Trends
The Trends subsystem is responsible for reading spans and generating vital service health trends.
Haystack collects trace data from services, creates a distributed call graph from that data, and depicts the time taken by calls across various services. By identifying the trends of change in the call pattern or the time taken to complete calls, Haystack makes it easier to identify which part of a complex system is responsible for a change in the system's responsiveness.
What we Trend
We currently compute four trends for each combination of service
and operation
contained in the span pushed to Haystack.
- total_count
[count]
- success_count
[count]
- failure_count
[count]
- duration
[mean, median, std-dev, 99 percentile, 95 percentile]
Each trend is computed for 4 intervals [1min, 5min, 15min, 1hour]
.
Architecture
The Trends service is a loosely coupled system that uses Kafka as its backbone. It is a collection of modules which reads spans and pushes aggregated metric points to Kafka.

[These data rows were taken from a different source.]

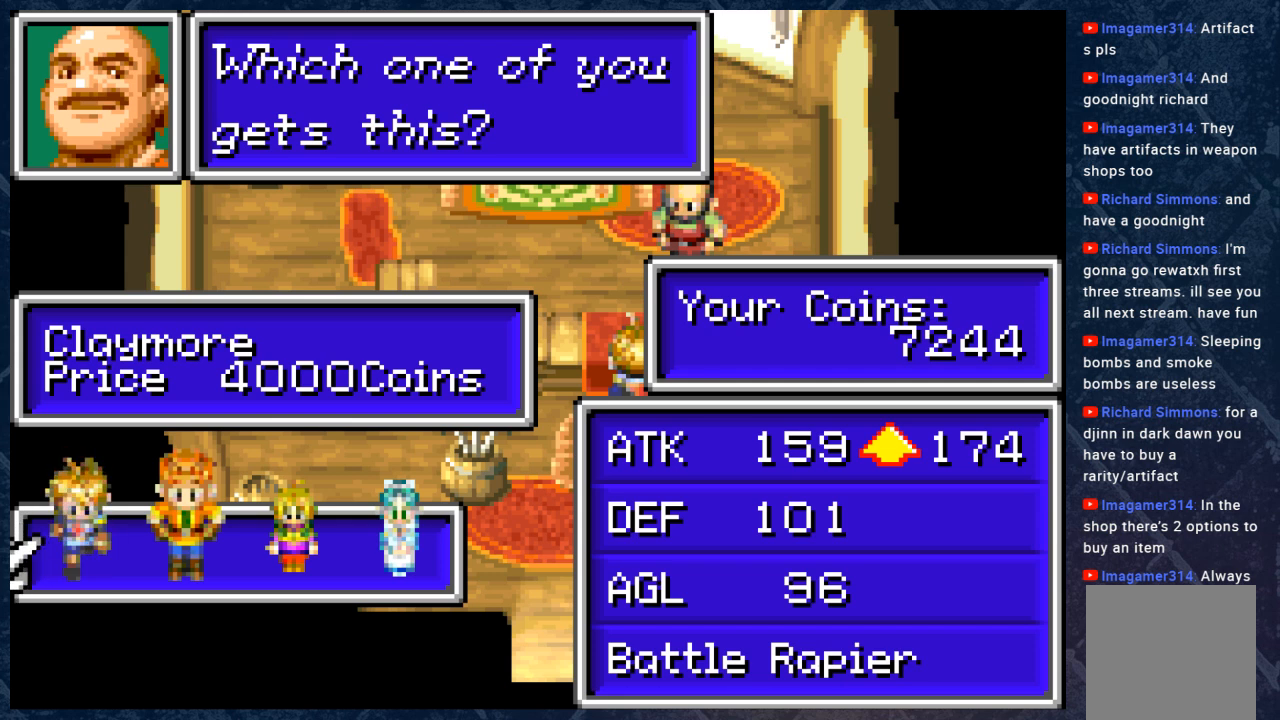
{"buttons": [], "left_stick": "center", "right_stick": "center", "events": [[150, "A", "down"], [267, "A", "up"]]}
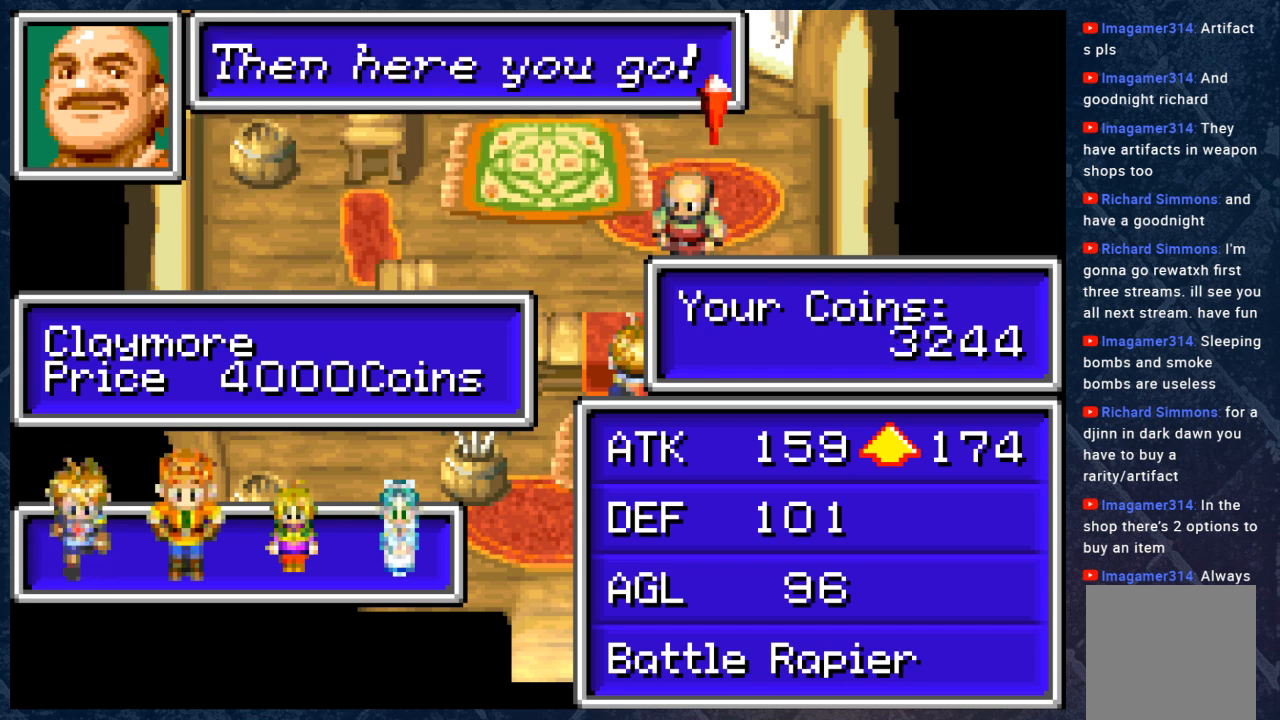
{"buttons": ["A"], "left_stick": "center", "right_stick": "center", "events": [[383, "A", "down"]]}
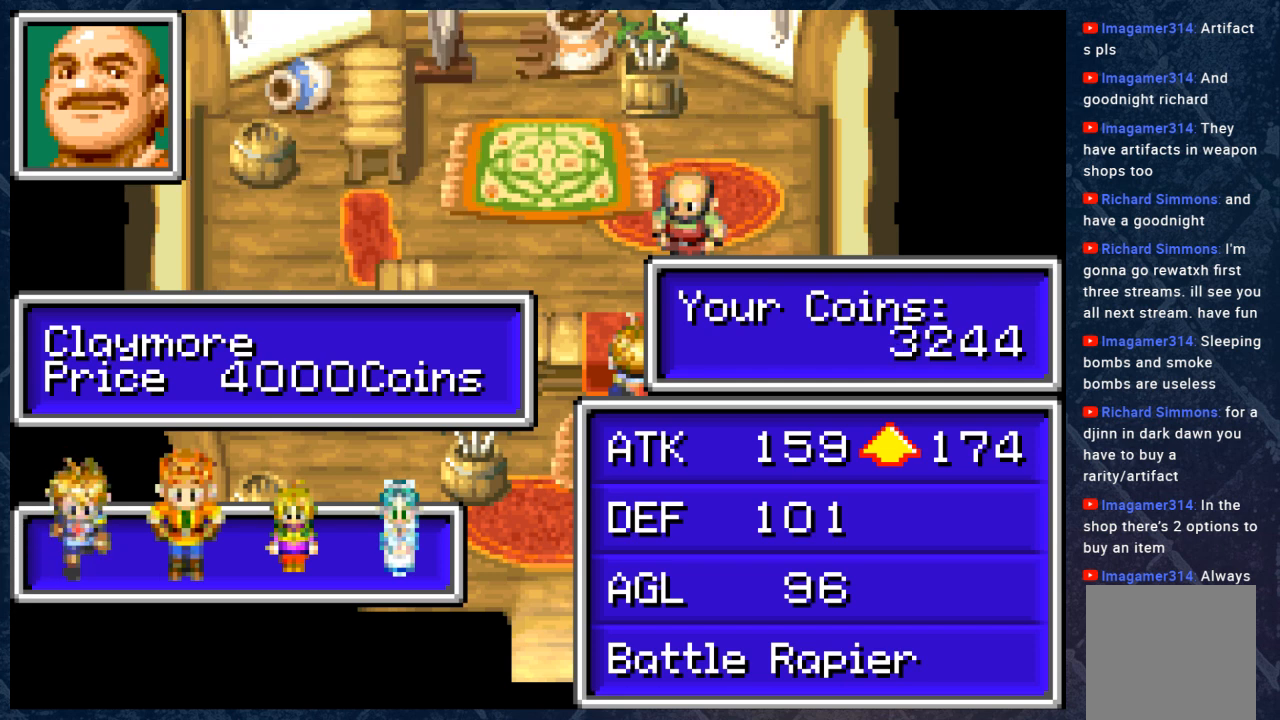
{"buttons": [], "left_stick": "center", "right_stick": "center", "events": [[17, "A", "up"]]}
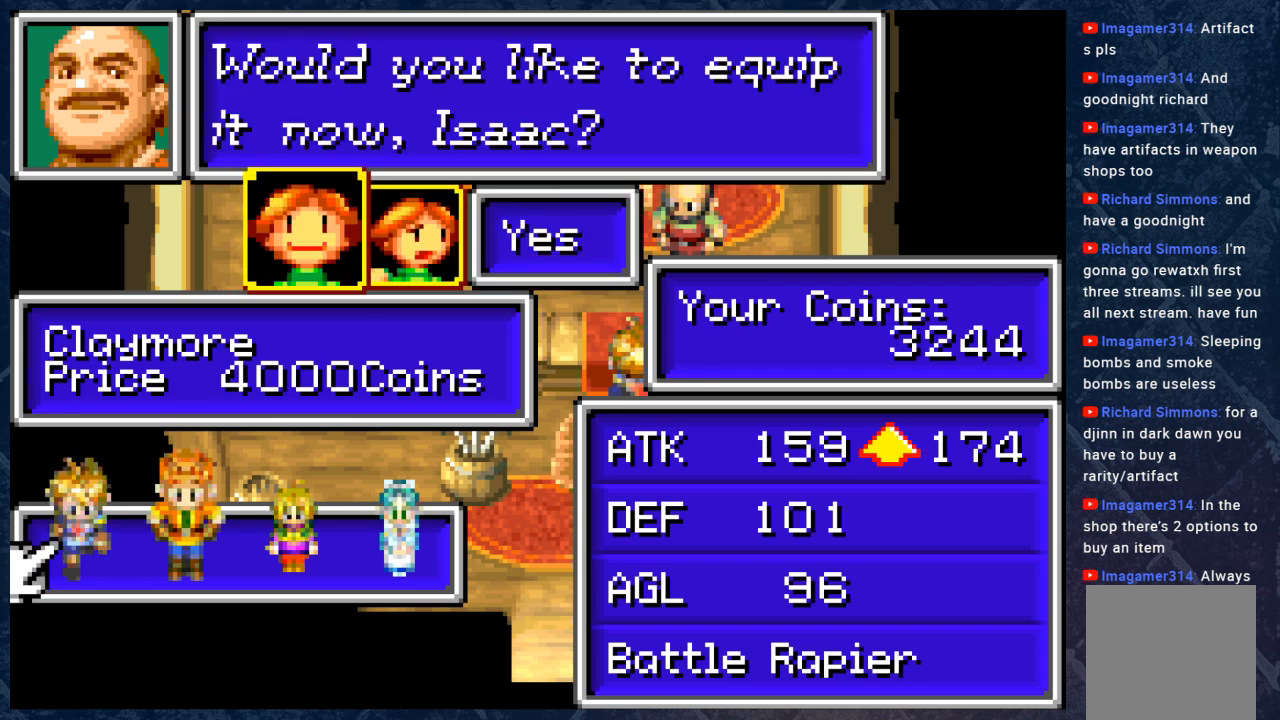
{"buttons": [], "left_stick": "center", "right_stick": "center", "events": [[333, "A", "down"], [500, "A", "up"]]}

Each module runs as an individual app, and the apps talk to each other via Kafka.
haystack-span-timeseries-transformer - This app is responsible for reading spans, converting them to metric points and pushing raw metric points to Kafka, partitioned by metric-key.
haystack-timeseries-aggregator - This app is responsible for reading metric points, aggregating them based on rules and pushing the aggregated metric points to Kafka.
The time series metric points are MetricTank compliant and can be directly consumed by MetricTank.
Extensions
Trends - Other than the four default trends more trends can be computed by adding a transformer to create the metric point and adding an aggregation-rule for it.
TimeSeries Database - Haystack supports MetricTank as its time series store by default. If you use another time series database, you can write another adapter for that database, and configure Trends to use it.
The Trends system maintains trend information and provides it for subsequent display to users in the Trends UI and analysis by automation like the Anomaly Detection subsystem.